Re: [RFC net-next v2 1/9] net: napi: Add napi_storage

From: Jakub Kicinski
Date: Tue Sep 10 2024 - 10:52:31 EST


On Tue, 10 Sep 2024 08:13:51 +0200 Joe Damato wrote:
> On Mon, Sep 09, 2024 at 04:40:39PM -0700, Jakub Kicinski wrote:
> > On Sun, 8 Sep 2024 16:06:35 +0000 Joe Damato wrote:
> > > Add a persistent NAPI storage area for NAPI configuration to the core.
> > > Drivers opt-in to setting the storage for a NAPI by passing an index
> > > when calling netif_napi_add_storage.
> > >
> > > napi_storage is allocated in alloc_netdev_mqs, freed in free_netdev
> > > (after the NAPIs are deleted), and set to 0 when napi_enable is called.
> >
> > > enum {
> > > @@ -2009,6 +2019,9 @@ enum netdev_reg_state {
> > > * @dpll_pin: Pointer to the SyncE source pin of a DPLL subsystem,
> > > * where the clock is recovered.
> > > *
> > > + * @napi_storage: An array of napi_storage structures containing per-NAPI
> > > + * settings.
> >
> > FWIW you can use inline kdoc, with the size of the struct it's easier
> > to find it. Also this doesn't need to be accessed from fastpath so you
> > can move it down.
>
> OK. I figured since it was being deref'd in napi_complete_done
> (where we previously read napi_defer_hard_irqs and
> gro_flush_timeout) it needed to be in the fast path.
>
> I'll move it down for the next RFC.

Hm, fair point. In my mind I expected we still add the fast path fields
to NAPI instances. And the storage would only be there to stash that
information for the period of time when real NAPI instances are not
present (napi_disable() -> napi_enable() cycles).

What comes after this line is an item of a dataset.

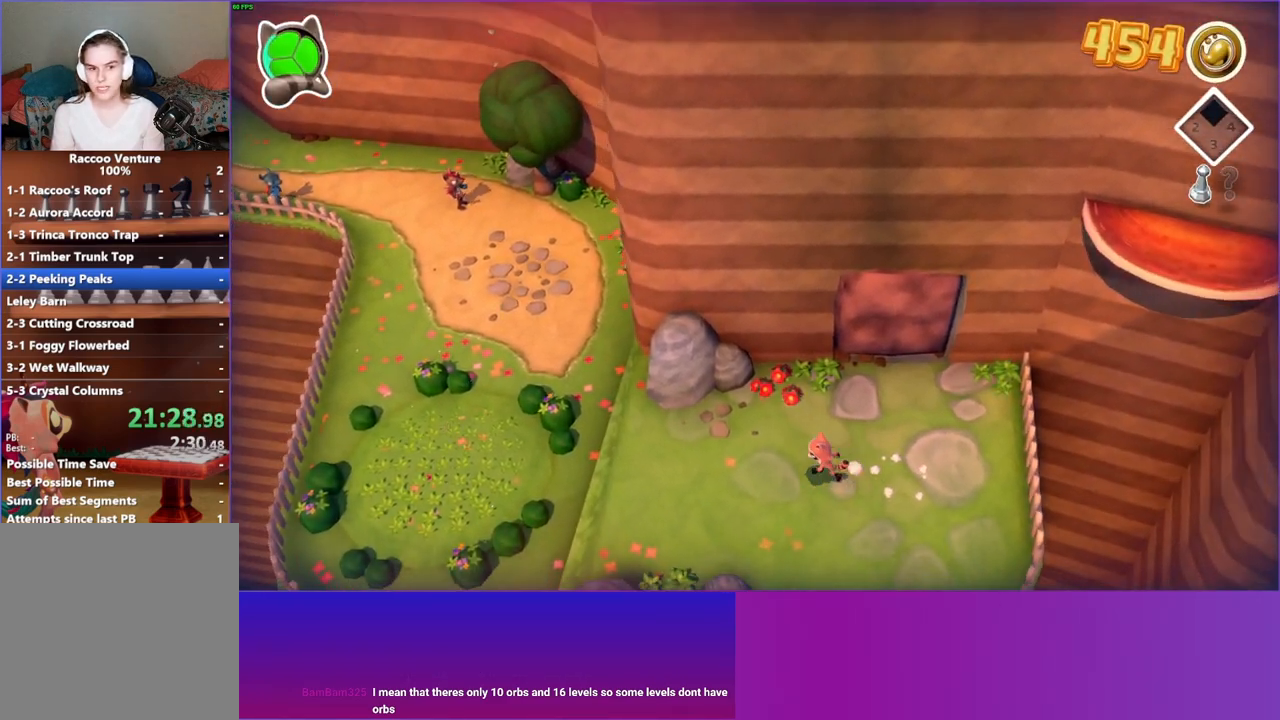
{"buttons": [], "left_stick": "left", "right_stick": "center", "events": []}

But looking at napi_struct, all the cachelines seem full, anyway, so we
can as well split the info. No strong preference, feel free to keep as
is, then. But maybe rename from napi_storage to napi_config or such?

> > > diff --git a/net/core/dev.c b/net/core/dev.c
> > > index 22c3f14d9287..ca90e8cab121 100644
> > > --- a/net/core/dev.c
> > > +++ b/net/core/dev.c
> > > @@ -6719,6 +6719,9 @@ void napi_enable(struct napi_struct *n)
> > > if (n->dev->threaded && n->thread)
> > > new |= NAPIF_STATE_THREADED;
> > > } while (!try_cmpxchg(&n->state, &val, new));
> > > +
> > > + if (n->napi_storage)
> > > + memset(n->napi_storage, 0, sizeof(*n->napi_storage));
>
> OK, your comments below will probably make more sense to me after I
> try implementing it, but I'll definitely have some questions.
>
> > And here inherit the settings and the NAPI ID from storage, then call
> > napi_hash_add(). napi_hash_add() will need a minor diff to use the
> > existing ID if already assigned.
>
> I don't think I realized we settled on the NAPI ID being persistent.
> I'm not opposed to that, I just think I missed that part in the
> previous conversation.
>
> I'll give it a shot and see what the next RFC looks like.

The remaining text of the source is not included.